ATI LPN
Pediatric ATI Proctored Test
1. Mr. Lopez has a 7-year-old son with growth hormone (GH) deficiency. He shares with the nurse the desire of his son to play ball games. However, his wife feels the child will be in danger since he is smaller than the other children. In planning anticipatory guidance for these parents, the nurse should keep in mind which of the following?

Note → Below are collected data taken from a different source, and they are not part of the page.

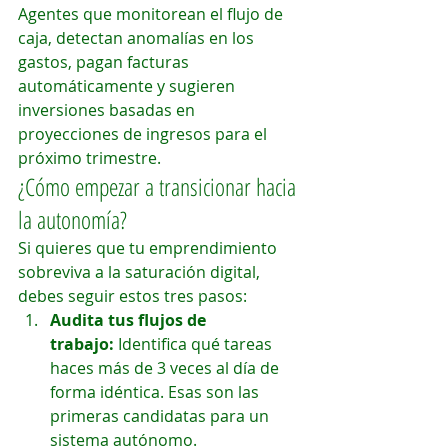
Agentes que monitorean el flujo de 
caja, detectan anomalías en los 
gastos, pagan facturas 
automáticamente y sugieren 
inversiones basadas en 
proyecciones de ingresos para el 
próximo trimestre.
¿Cómo empezar a transicionar hacia 
la autonomía?
Si quieres que tu emprendimiento 
sobreviva a la saturación digital, 
debes seguir estos tres pasos:
Audita tus flujos de 
trabajo:
 Identifica qué tareas 
haces más de 3 veces al día de 
forma idéntica. Esas son las 
primeras candidatas para un 
sistema autónomo.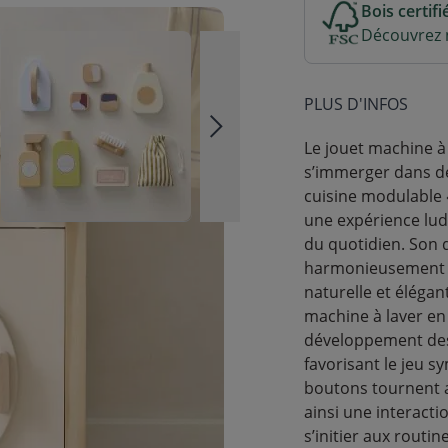
Bois certif
Découvrez n
PLUS D'INFOS
Le jouet machine à l
s’immerger dans de
cuisine modulable « 
une expérience lud
du quotidien. Son d
harmonieusement d
naturelle et élégant
machine à laver en 
développement des 
favorisant le jeu s
boutons tournent ave
ainsi une interacti
s’initier aux routin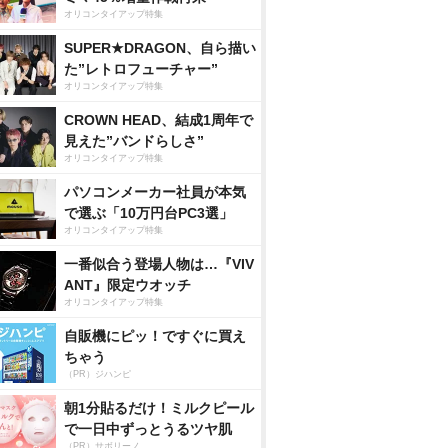
オリコンタイアップ特集
SUPER★DRAGON、自ら描い
た”レトロフューチャー”
オリコンタイアップ特集
CROWN HEAD、結成1周年で
見えた”バンドらしさ”
オリコンタイアップ特集
パソコンメーカー社員が本気
で選ぶ「10万円台PC3選」
オリコンタイアップ特集
一番似合う登場人物は…『VIV
ANT』限定ウオッチ
オリコンタイアップ特集
自販機にピッ！ですぐに買え
ちゃう
（PR）ジハンピ
朝1分貼るだけ！ミルクピール
で一日中ずっとうるツヤ肌
（PR）サボリーノ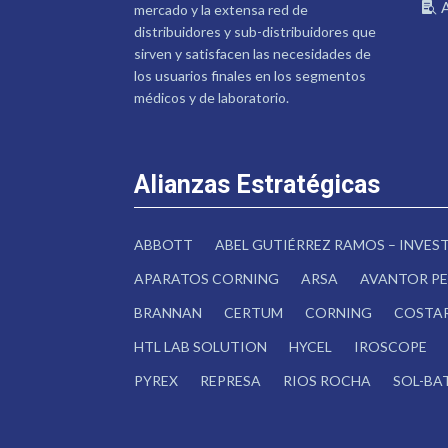
mercado y la extensa red de
distribuidores y sub-distribuidores que
sirven y satisfacen las necesidades de
los usuarios finales en los segmentos
médicos y de laboratorio.
Alianzas Estratégicas
ABBOTT
ABEL GUTIÉRREZ RAMOS – INVE
APARATOS CORNING
ARSA
AVANTOR PE
BRANNAN
CERTUM
CORNING
COSTA
HTL LAB SOLUTION
HYCEL
IROSCOPE
PYREX
REPRESA
RIOS ROCHA
SOL-BA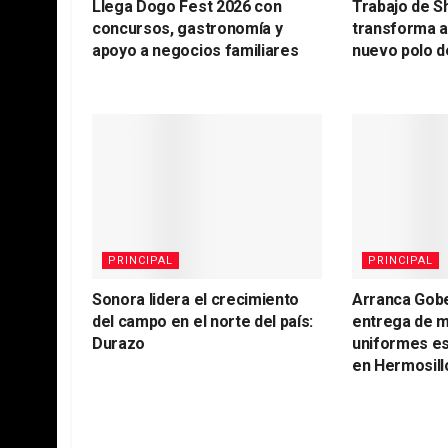
Llega Dogo Fest 2026 con
Trabajo de S
concursos, gastronomía y
transforma 
apoyo a negocios familiares
nuevo polo d
PRINCIPAL
PRINCIPAL
Sonora lidera el crecimiento
Arranca Gob
del campo en el norte del país:
entrega de m
Durazo
uniformes es
en Hermosill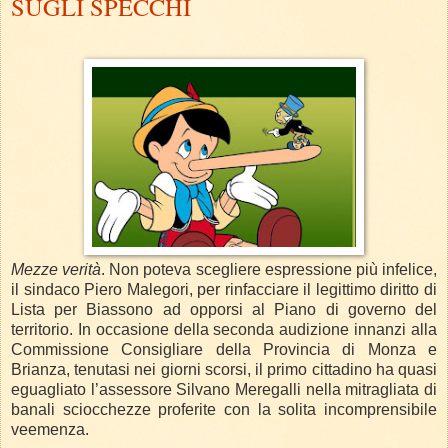
SUGLI SPECCHI
Mezze verità
. Non poteva scegliere espressione più infelice,
il sindaco Piero Malegori, per rinfacciare il legittimo diritto di
Lista per Biassono ad opporsi al Piano di governo del
territorio. In occasione della seconda audizione innanzi alla
Commissione Consigliare della Provincia di Monza e
Brianza, tenutasi nei giorni scorsi, il primo cittadino ha quasi
eguagliato l’assessore Silvano Meregalli nella mitragliata di
banali sciocchezze proferite con la solita incomprensibile
veemenza.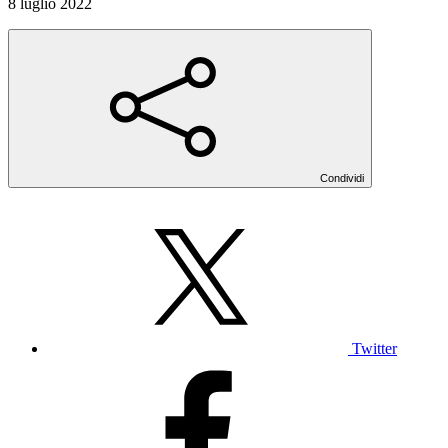
8 luglio 2022
Condividi
Twitter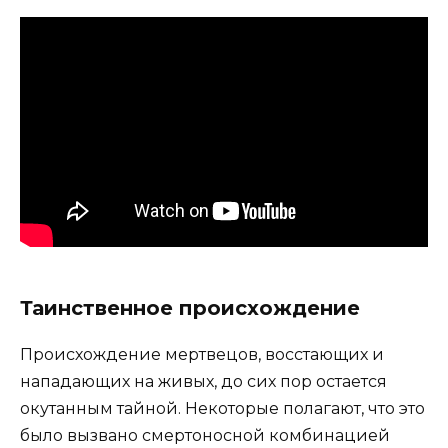
Таинственное происхождение
Происхождение мертвецов, восстающих и
нападающих на живых, до сих пор остается
окутанным тайной. Некоторые полагают, что это
было вызвано смертоносной комбинацией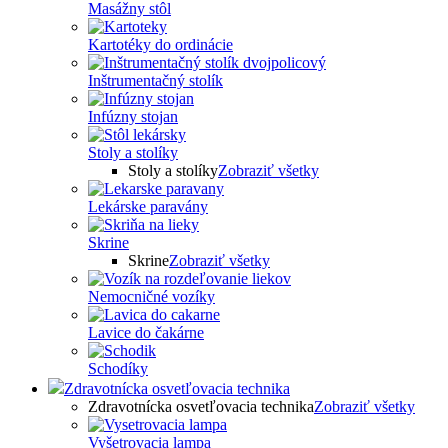
Masážny stôl
Kartotéky do ordinácie
Inštrumentačný stolík
Infúzny stojan
Stoly a stolíky
Stoly a stolíky
Zobraziť všetky
Lekárske paravány
Skrine
Skrine
Zobraziť všetky
Nemocničné vozíky
Lavice do čakárne
Schodíky
Zdravotnícka osvetľovacia technika
Zdravotnícka osvetľovacia technika
Zobraziť všetky
Vyšetrovacia lampa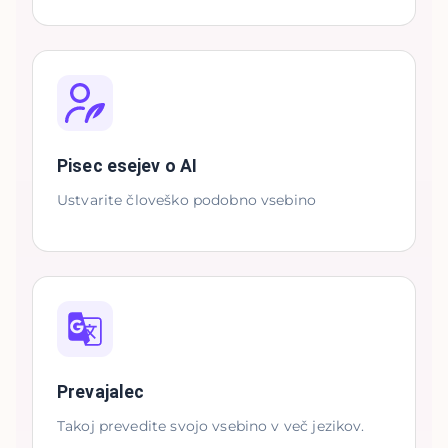
Pisec esejev o AI
Ustvarite človeško podobno vsebino
Prevajalec
Takoj prevedite svojo vsebino v več jezikov.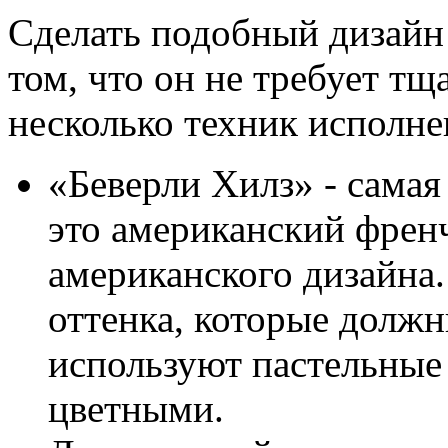
Сделать подобный дизайн 
том, что он не требует тщ
несколько техник исполн
«Беверли Хилз» - самая
это американский френч
американского дизайна. 
оттенка, которые должн
используют пастельные
цветными.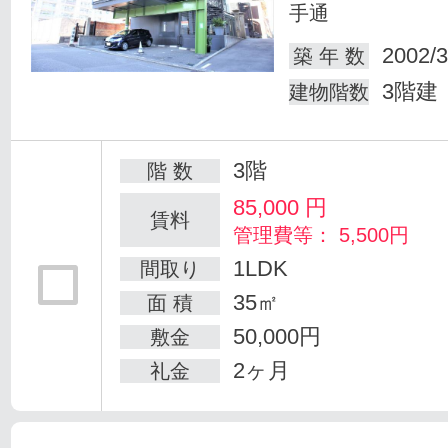
手通
2002/3
築 年 数
3階建
建物階数
3階
階 数
85,000
円
賃料
管理費等： 5,500円
1LDK
間取り
35㎡
面 積
50,000円
敷金
2ヶ月
礼金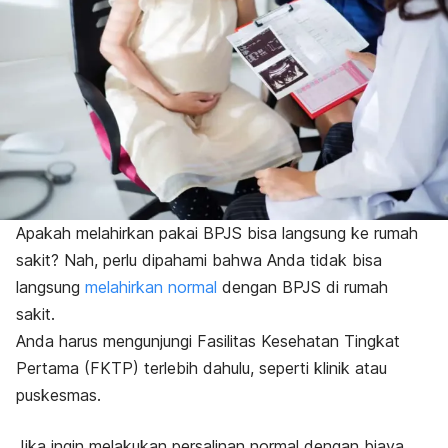
Apakah melahirkan pakai BPJS bisa langsung ke rumah
sakit? Nah, perlu dipahami bahwa Anda tidak bisa
langsung
melahirkan normal
dengan BPJS di rumah
sakit.
Anda harus mengunjungi Fasilitas Kesehatan Tingkat
Pertama (FKTP) terlebih dahulu, seperti klinik atau
puskesmas.
Jika ingin melakukan persalinan normal dengan biaya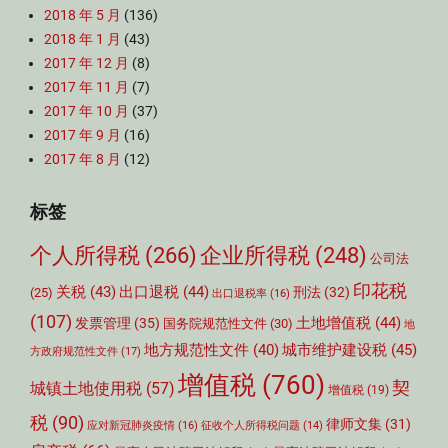
2018 年 5 月
(136)
2018 年 1 月
(43)
2017 年 12 月
(8)
2017 年 11 月
(7)
2017 年 10 月
(37)
2017 年 9 月
(16)
2017 年 8 月
(12)
标签
个人所得税
(266)
企业所得税
(248)
公司法
印花税
关税
(43)
出口退税
(44)
刑法
(32)
(25)
出口退税率
(16)
(107)
土地增值税
(44)
发票管理
(35)
国务院规范性文件
(30)
地
城市维护建设税
(45)
地方规范性文件
(40)
方政府规范性文件
(17)
增值税
(760)
契
城镇土地使用税
(57)
增值税
(19)
税
(90)
律师文集
(31)
应对新冠肺炎疫情
(16)
征收个人所得税问题
(14)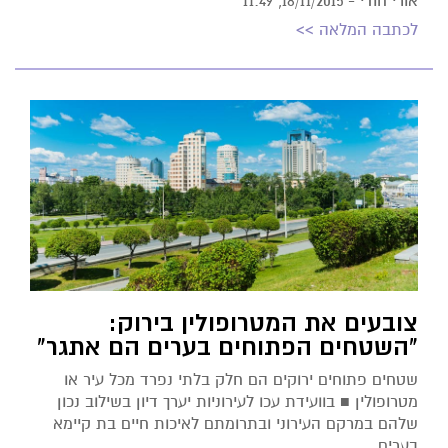
אורי חודי -
18/11/2015, 11:49
לכתבה המלאה >>
צובעים את המטרופולין בירוק:
"השטחים הפתוחים בערים הם אתגר"
שטחים פתוחים ירוקים הם חלק בלתי נפרד מכל עיר או
מטרופולין ■ בוועידת עכו לעירוניות יערך דיון בשילוב נכון
שלהם במרקם העירוני ובתרומתם לאיכות חיים בת קיימא
בערים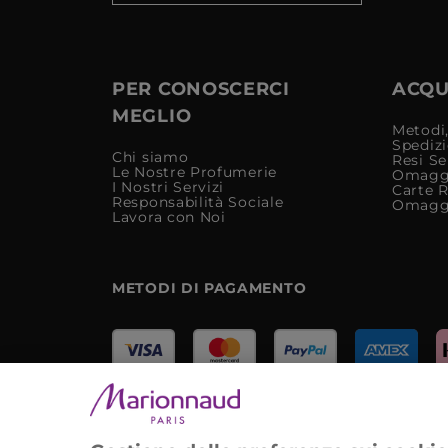
PER CONOSCERCI
ACQUI
MEGLIO
Metodi,
Spediz
Chi siamo
Resi Se
Le Nostre Profumerie
Omagg
I Nostri Servizi
Carte 
Responsabilità Sociale
Omagg
Lavora con Noi
METODI DI PAGAMENTO
Marionnaud Parfumeries Italia S.r.l.
Largo Fiera Milano 5, 20017 Rho (MI)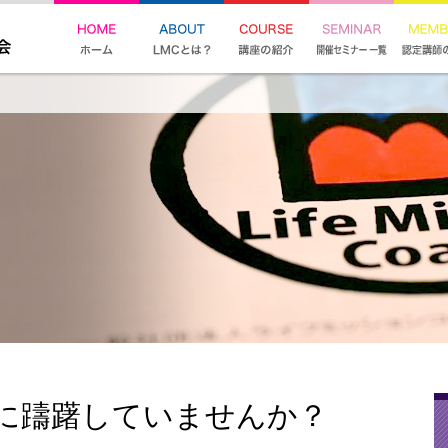
に躊躇していませんか？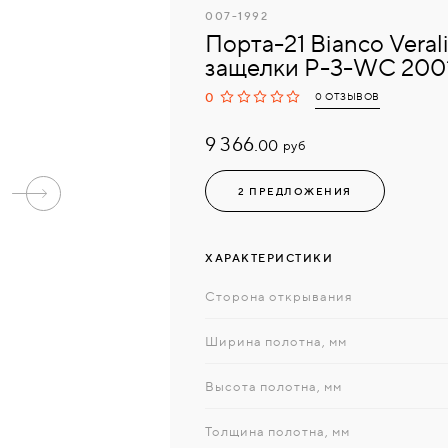
007-1992
Порта-21 Bianco Veral
защелки Р-3-WC 200
0
0 ОТЗЫВОВ
9 366.
руб
00
2 ПРЕДЛОЖЕНИЯ
ХАРАКТЕРИСТИКИ
Сторона открывания
Ширина полотна, мм
Высота полотна, мм
Толщина полотна, мм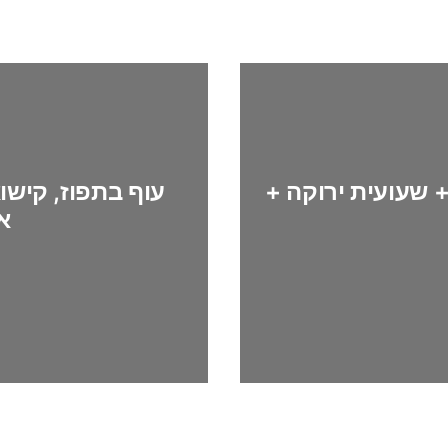
+ שעועית ירוקה +
עוף בתפוז, קישו
א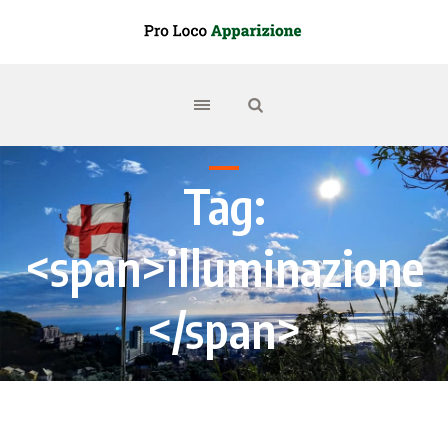
Tag:
<span>illuminazione
</span>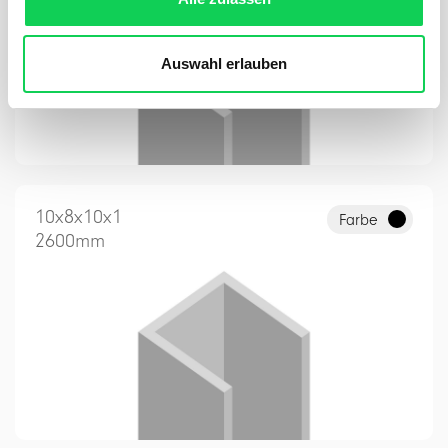
Auswahl erlauben
10x8x10x1
Farbe
2600mm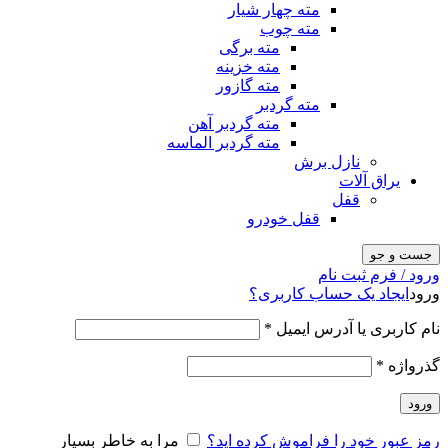
مته چهار شیار
مته چوب
مته برگی
مته خزینه
مته گازور
مته گردبر
مته گردبر آهن
مته گردبر الماسه
نازل برش
یراق آلات
قفل
قفل خودرو
جست و جو
ورود / فرم ثبت نام
ورود
ایجاد یک حساب کاربری؟
نام کاربری یا آدرس ایمیل
*
گذرواژه
*
ورود
رمز عبور خود را فراموش کرده اید؟
مرا به خاطر بسپار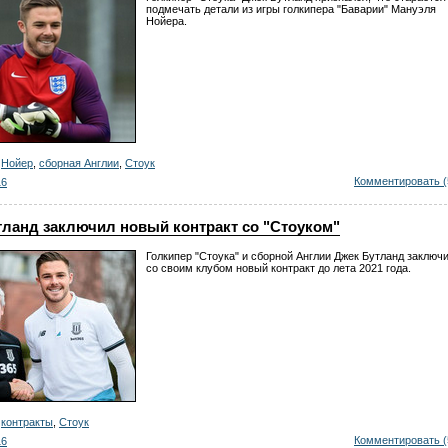
подмечать детали из игры голкипера "Баварии" Мануэля
Нойера.
,
Нойер
,
сборная Англии
,
Стоук
Комментировать (
16
тланд заключил новый контракт со "Стоуком"
Голкипер "Стоука" и сборной Англии Джек Бутланд заключ
со своим клубом новый контракт до лета 2021 года.
,
контракты
,
Стоук
Комментировать (
16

- A. The child should be allowed to play because doing so can foster healthy self-esteem
- B. The risk for fractures is increased because GH deficiency results in fragile bones
- C. Activity could aggravate insulin sensitivity, causing hyperglycemia
- D. Activity would aggravate the child's joints, already overtasked by obesity
Correct answer: A
Rationale: Children with GH deficiency may face challenges due to their size, but it is important to encourage their participation in activities like playing ball games to promote healthy self-esteem. Allowing the child to play can help in building confidence and a sense of accomplishment, which are essential for their overall well-being.
2. During the 5-minute Apgar assessment of a newborn, you note a heart rate of 130 beats/min, cyanosis in the hands and feet, and rapid respirations. The baby cries when you flick the soles of its feet and resists leg straightening. These findings correspond to an Apgar score of:
- A. 9
- B. 7
- C. 8
- D. 10
Correct answer: A
Rationale: The Apgar score is a rapid assessment tool to evaluate the newborn's transition to life outside the womb. The Apgar score is based on five components: heart rate (>100 bpm), respiratory effort (rapid breathing), muscle tone (resisting leg straightening), reflex irritability (crying when feet are flicked), and color (cyanosis to extremities). The described findings match a score of 9, indicating good overall condition and adaptation to extrauterine life.
3. An infant with congestive heart failure is receiving diuretic therapy. A nurse is closely monitoring the intake and output. The nurse uses which most appropriate method to assess the urine output?
- A. Weighing the diapers
- B. Inserting a Foley catheter
- C. Comparing intake with output
- D. Measuring the amount of water added to formula
Correct answer: A
Rationale: Weighing the diapers is the most appropriate method to assess urine output in infants. Diapers will absorb and retain urine, providing a measurable indicator of urine output without invasive procedures. This method is non-invasive, simple, and convenient for monitoring urine output, especially in infants who may not be able to use other urine output measurement techniques. Inserting a Foley catheter is invasive and not indicated for routine urine output monitoring in infants. Comparing intake with output does not directly measure urine output. Measuring the amount of water added to formula does not provide an accurate assessment of urine output.
4. The provider is educating the parents of a newborn about circumcision care. Which of the following instructions should be included?
- A. Cleanse the penis with each diaper change using alcohol wipes.
- B. Avoid using petroleum jelly on the circumcision site.
- C. Report any yellowish exudate around the head of the penis.
- D. Use warm water to clean the penis gently during diaper changes.
Correct answer: D
Rationale: The correct instruction for circumcision care is to use warm water to gently clean the penis during diaper changes. Alcohol wipes should be avoided as they can cause irritation. Yellowish exudate around the head of the penis is a normal part of the healing process and does not require reporting unless accompanied by other concerning symptoms. Avoiding petroleum jelly on the circumcision site is important to prevent trapping moisture and bacteria, which can lead to infection.
5. The nurse is using the New Ballard Score to assess the gestational age of a newborn delivered 4 hours ago. The infant's gestational age is 33 weeks based on early ultrasound and last menstrual period. The nurse expects the infant to exhibit which of the following?
- A. Full sole creases, nails extending beyond the fingertips, scarf sign showing the elbow beyond the midline
- B. Testes located in the upper scrotum, rugae covering the scrotum, vernix covering the entire body
- C. Ear cartilage folded over, lanugo present over much of the body, slow recoil time
- D. 1 cm breast bud, peeling skin and veins not visible, rapid recoil of legs and arms to extension
Correct answer: C
Rationale: The correct answer is C. Ear cartilage folded over, lanugo present over much of the body, and slow recoil time are all characteristics of a preterm infant. A is incorrect because full sole creases, nails extending beyond the fingertips, and scarf sign showing the elbow beyond the midline are features of a term infant. B is incorrect as testes located in the upper scrotum, rugae covering the scrotum, and vernix covering the entire body are also indicative of a term infant. D is incorrect because a 1 cm breast bud, peeling skin and veins not visible, and rapid recoil of legs and arms to extension are characteristics seen in a more mature infant, not a preterm newborn.